The Last Populated Place on the Highway / by Karie Luidens

Columbus, NM.JPG

After just over a hundred miles speeding west on NM-9, I planned to turn south onto NM-81.

I couldn’t have missed it if I tried. Scrub, ranch, scrub, ranch—then suddenly, right at the junction, there were signs of human life.

Relatively speaking. It was so eerily empty and quiet, I couldn’t tell if anyone still lived in the handful of broken-down structures labeled Hachita. I looked it up later, when I had cell service again. Here’s what I found:

Bootheel residents in southwestern NM deal with surge of migrants

Blake Gumprecht, Las Cruces Sun-News
Published 11:16 a.m. MT Jan. 29, 2019
https://www.demingheadlight.com/story/news/2019/01/29/residents-hachita-southwest-new-mexico-vexed-surge-migrants/2705319002/

HACHITA - If you live in this tiny town at the entrance to New Mexico’s Bootheel region, population 34 (or 70, depending on the source), it’s easy to have a siege mentality. You have dogs. You erect a fence around your property.

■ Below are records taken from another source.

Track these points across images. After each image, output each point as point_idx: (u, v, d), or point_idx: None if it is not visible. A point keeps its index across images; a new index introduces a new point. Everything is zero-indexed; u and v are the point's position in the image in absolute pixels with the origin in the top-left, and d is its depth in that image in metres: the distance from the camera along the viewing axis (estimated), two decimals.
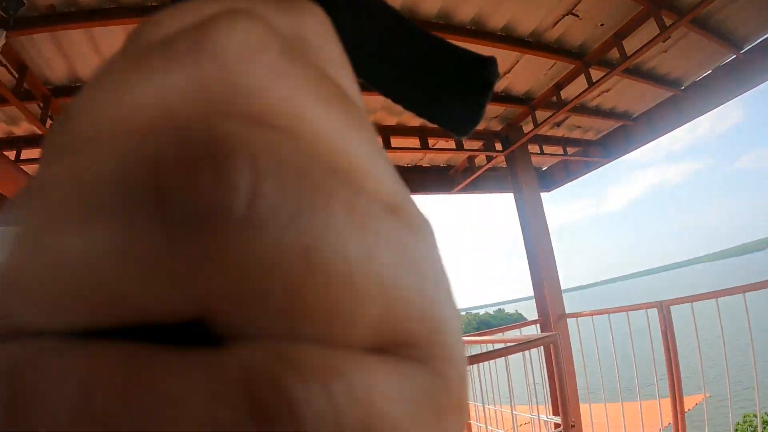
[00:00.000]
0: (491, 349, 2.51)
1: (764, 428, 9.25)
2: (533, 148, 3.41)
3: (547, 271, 3.27)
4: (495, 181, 3.78)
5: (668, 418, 2.71)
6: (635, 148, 3.44)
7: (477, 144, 3.29)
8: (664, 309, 2.49)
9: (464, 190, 3.68)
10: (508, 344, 2.21)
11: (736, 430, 10.25)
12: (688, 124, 3.06)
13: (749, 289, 2.26)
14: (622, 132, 3.45)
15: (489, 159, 3.38)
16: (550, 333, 2.20)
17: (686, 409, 5.12)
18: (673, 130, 3.17)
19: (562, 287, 3.50)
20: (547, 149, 3.50)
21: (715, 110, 2.89)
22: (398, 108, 0.18)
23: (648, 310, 2.57)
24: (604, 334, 2.89)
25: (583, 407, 3.37)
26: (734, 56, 2.55)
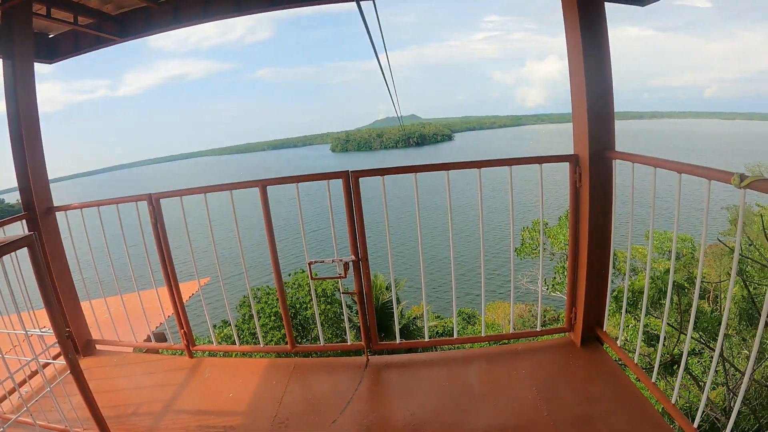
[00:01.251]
0: None
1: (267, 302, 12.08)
2: (40, 8, 2.86)
3: (34, 158, 2.84)
4: None
5: (170, 309, 2.83)
6: (153, 33, 3.28)
7: None
8: (153, 201, 2.58)
9: None
10: None
11: (240, 305, 13.02)
12: (220, 25, 3.20)
13: (236, 187, 2.51)
14: (144, 14, 3.22)
15: None
16: (25, 234, 1.91)
17: (191, 294, 5.75)
18: (196, 24, 3.14)
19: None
20: (57, 14, 2.97)
21: (247, 24, 3.15)
22: None
23: (138, 202, 2.61)
24: (97, 227, 2.80)
25: (84, 305, 3.24)
26: None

You call the Border Patrol when you hear people rustling around in the abandoned double-wide next door.

This unincorporated community is the last populated place on the highway to the Antelope Wells port of entry, which has seen a surge in migrants apprehended after they cross the border illegally in recent months. Hachita is 45 miles north of the border.

So, as planned—I turned south at Hachita and drove the last forty-five miles to Antelope Wells.